Kurai chamou os detetives a acompanhá-la, até que chegaram a uma grande garagem com três carros.
— Qual é o nosso? – perguntou Wander.
— Aquele – ela apontou para uma pickup importada gigante.
— Uau, isso porque era compacto – Ashumaru se entusiasmou.
Eles então foram até a pickup, então Kurai deu a volta por ela e foi até uma Fiat 147 branca que estava escondida atrás do carro importado.
— Branco e compacto. Vamos? – chamou a mulher.
— Viu, era melhor ter pego o dinheiro – disse Maria Eduarda.
Sem opção, todos entraram no veículo. Foram dando instruções à motorista e, algum tempo depois, estavam no lugar onde moravam.
— Aqui estão – disse Kurai.
— Valeu mesmo dona Cunai – Wander agradeceu.
— É Kurai! – ela corrigiu – só uma coisa antes de nos despedirmos, vocês usam mesmo poderes sobrenaturais para resolver os casos?
Wander e Ashumaru disseram que sim e ao mesmo tempo, Maria Eduarda respondeu que não.
— Tanto faz. Se estiverem a fim de uma brincadeirinha a quatro sabem onde me encontrar, mas antes de ficar animadinho – ela se dirigiu ao Wander – saiba que se entrar na brincadeira vai ter que dar também.
O trio se assustou e fizeram questão de se despedir, ignorando a proposta dela. Depois disso Kurai deixou o carro na rua, em frente a casa do Wander.
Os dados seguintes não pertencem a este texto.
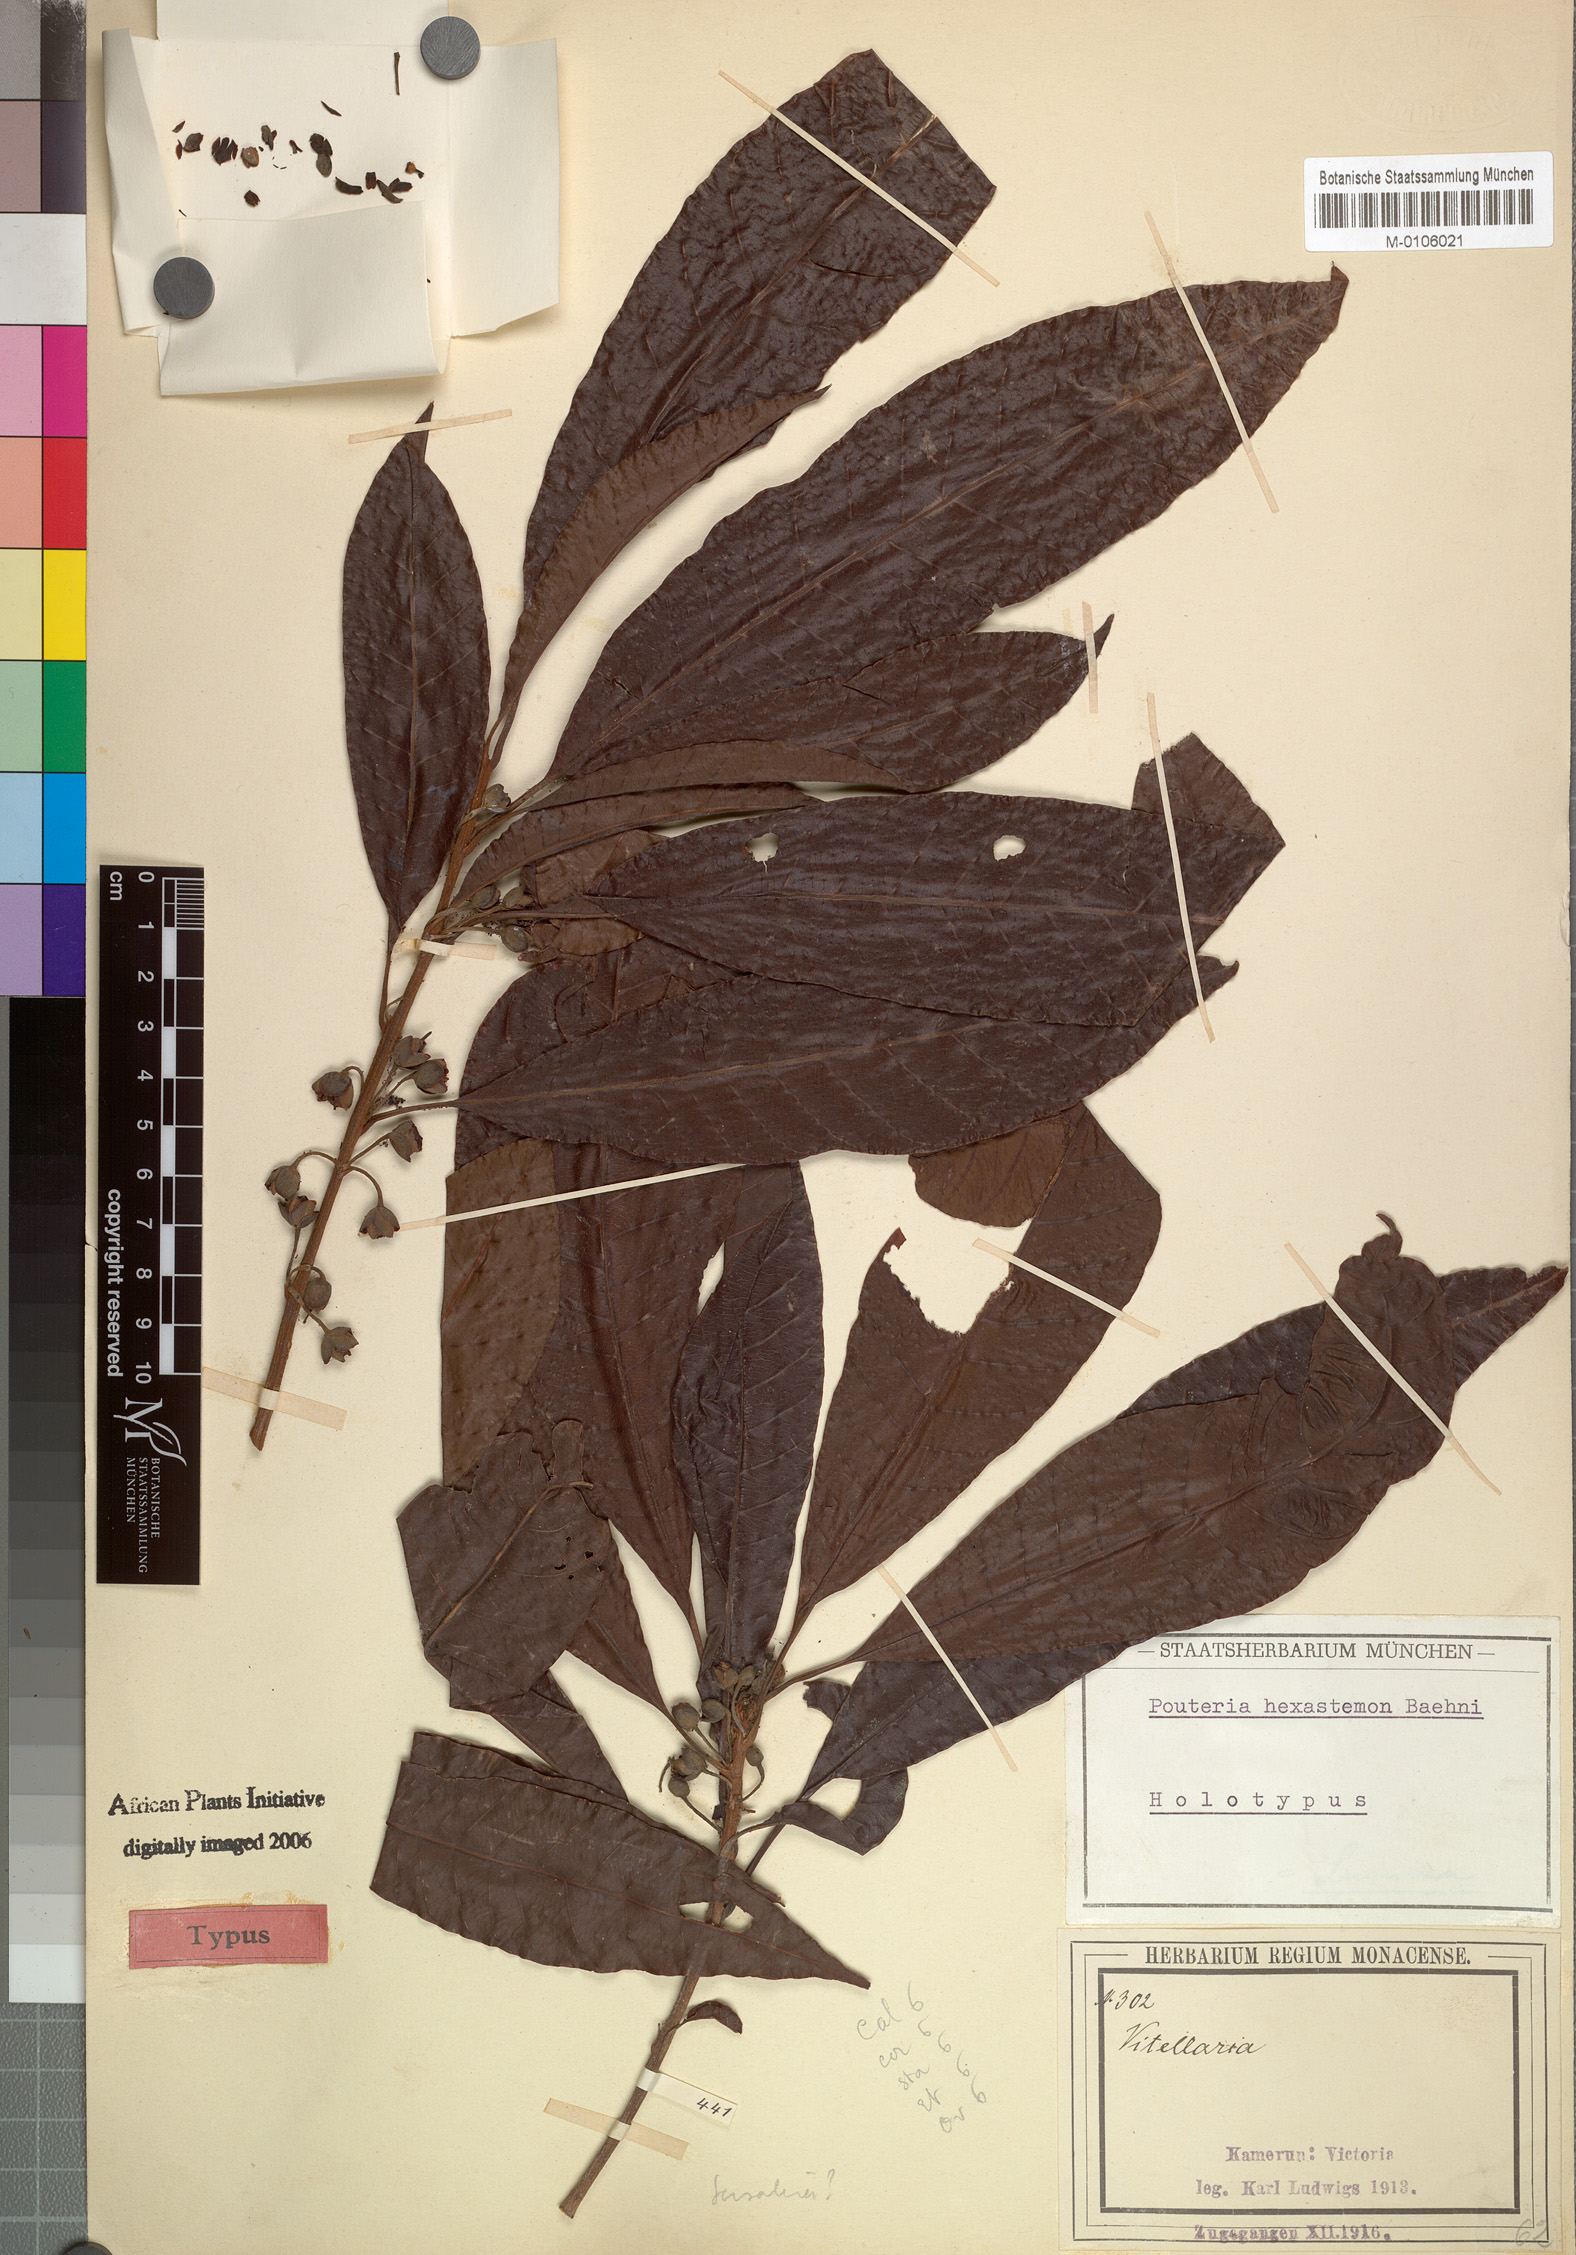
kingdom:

Cada um dos amigos da WAME foi para sua casa (ou sabe-se lá onde a Ashumaru mora), enquanto Kurai chamou um táxi para voltar pra casa.
— O garoto e a pequenininha falaram a verdade e a do cabelo rosa mentiu, então tenho cem por cento de certeza de que eles são paranormais… assim como eu – ela pensou, enquanto ia para casa.
Meu nome é Kurai Moonlight, tenho dezenove anos, estudante de direito e paranormal. Não tenho um poder legal como levitar ou entortar colheres, mas eu consigo perceber as emoções das pessoas, é quase como se eu pudesse ler pensamentos.
Logo que o meu pai se separou da minha mãe, quando eu ainda era criança, eu acabei falando a ele sobre as minhas habilidades. Pouco depois ele sumiu, minha mãe sempre dizia que ele era um cretino que fugiu pra não ter que pagar pensão, mas algo me diz que o seu desaparecimento tem a ver com minha paranormalidade, até porque eu senti que ele ficou extremamente quando contei isso a ele.
Eu nunca conheci outra pessoa que fosse realmente paranormal, até desconfiei de alguns, mas era todos charlatões. Mas agora a coisa mudou, tenho certeza que esses três têm poderes de verdade. Bem, em breve eu vou contatá-los, seus serviços poderão me ser muito úteis.